• _Goal of the exercise_
Search the entries for the word "loadedAdr" and return every line where it is found.

(Data extracted from a collection)
· · · · · · ·
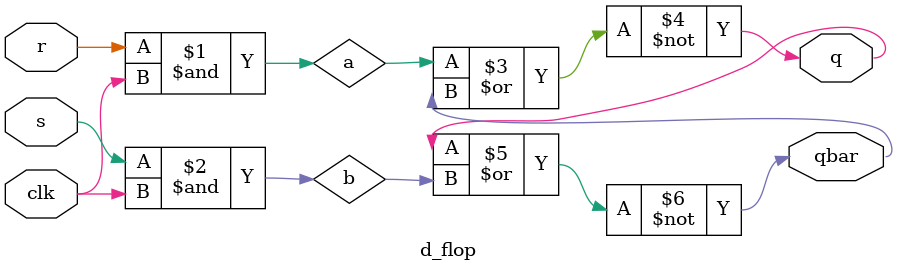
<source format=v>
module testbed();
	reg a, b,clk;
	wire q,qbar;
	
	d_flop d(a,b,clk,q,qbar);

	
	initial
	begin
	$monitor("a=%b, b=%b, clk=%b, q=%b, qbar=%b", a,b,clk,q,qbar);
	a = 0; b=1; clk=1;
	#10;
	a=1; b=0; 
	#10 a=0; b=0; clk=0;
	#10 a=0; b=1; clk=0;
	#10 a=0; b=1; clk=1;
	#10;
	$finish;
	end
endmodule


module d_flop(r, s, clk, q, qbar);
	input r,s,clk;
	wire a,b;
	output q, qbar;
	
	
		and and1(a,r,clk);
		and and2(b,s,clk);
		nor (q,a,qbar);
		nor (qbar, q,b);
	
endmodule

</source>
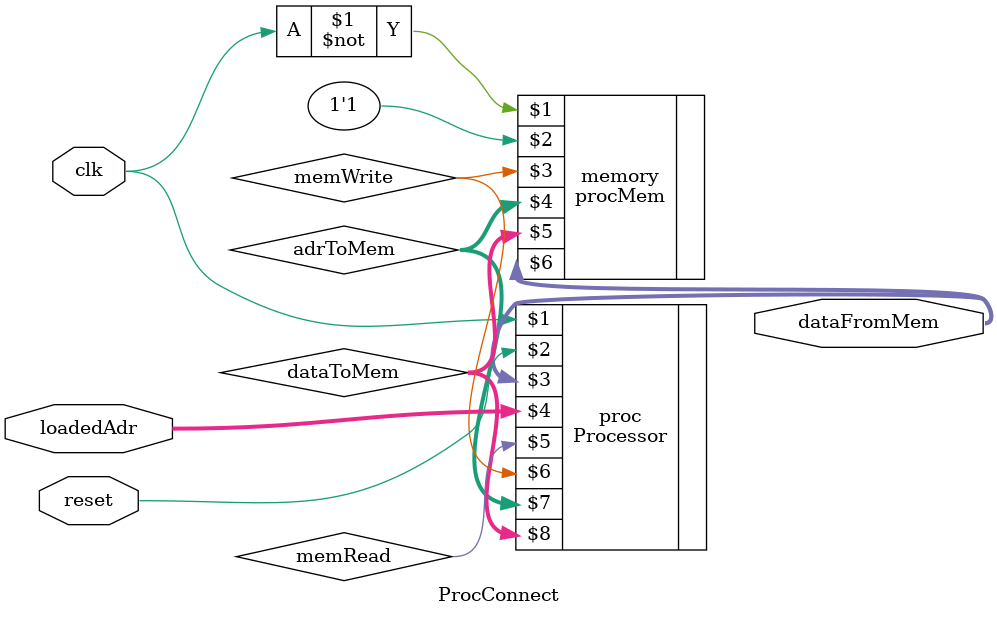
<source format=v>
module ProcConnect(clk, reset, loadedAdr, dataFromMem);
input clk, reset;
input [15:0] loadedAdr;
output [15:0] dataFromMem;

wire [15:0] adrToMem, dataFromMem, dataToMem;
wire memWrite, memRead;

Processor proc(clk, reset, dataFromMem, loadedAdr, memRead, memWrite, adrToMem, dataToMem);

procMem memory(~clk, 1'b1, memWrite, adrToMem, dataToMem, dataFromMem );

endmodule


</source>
· · · · · · ·
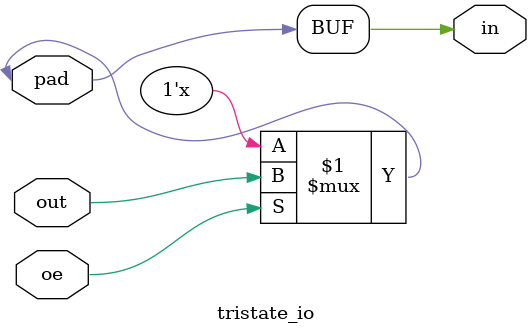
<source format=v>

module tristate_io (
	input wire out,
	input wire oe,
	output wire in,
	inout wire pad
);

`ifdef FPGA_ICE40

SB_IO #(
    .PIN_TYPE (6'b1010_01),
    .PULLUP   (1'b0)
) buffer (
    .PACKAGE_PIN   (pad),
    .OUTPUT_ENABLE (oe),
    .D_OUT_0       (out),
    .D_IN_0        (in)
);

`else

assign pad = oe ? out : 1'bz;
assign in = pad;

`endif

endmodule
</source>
· · · · · · ·
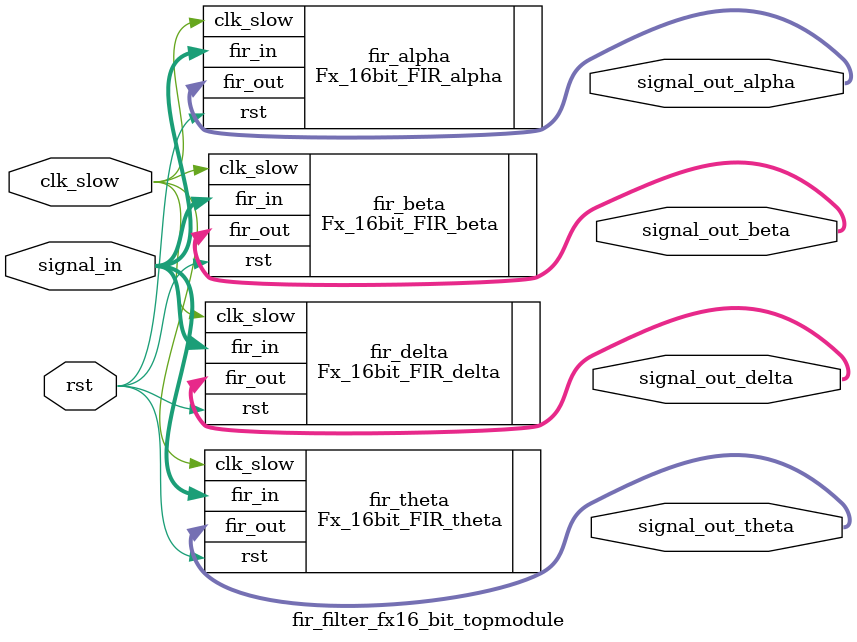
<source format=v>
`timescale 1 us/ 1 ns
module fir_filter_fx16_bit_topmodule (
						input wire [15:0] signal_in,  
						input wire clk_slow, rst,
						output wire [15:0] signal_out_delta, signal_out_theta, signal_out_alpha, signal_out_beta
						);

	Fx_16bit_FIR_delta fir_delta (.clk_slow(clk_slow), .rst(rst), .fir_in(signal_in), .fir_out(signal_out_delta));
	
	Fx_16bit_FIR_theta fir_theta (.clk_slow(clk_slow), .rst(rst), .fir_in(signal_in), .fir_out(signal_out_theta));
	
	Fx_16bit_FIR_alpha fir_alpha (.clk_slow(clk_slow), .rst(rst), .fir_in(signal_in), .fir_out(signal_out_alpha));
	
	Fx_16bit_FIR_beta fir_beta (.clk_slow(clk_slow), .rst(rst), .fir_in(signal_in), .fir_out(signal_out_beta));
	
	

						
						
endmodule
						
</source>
· · · · · · ·
• _Solution to this task_
module ProcConnect(clk, reset, loadedAdr, dataFromMem);
input [15:0] loadedAdr;
Processor proc(clk, reset, dataFromMem, loadedAdr, memRead, memWrite, adrToMem, dataToMem);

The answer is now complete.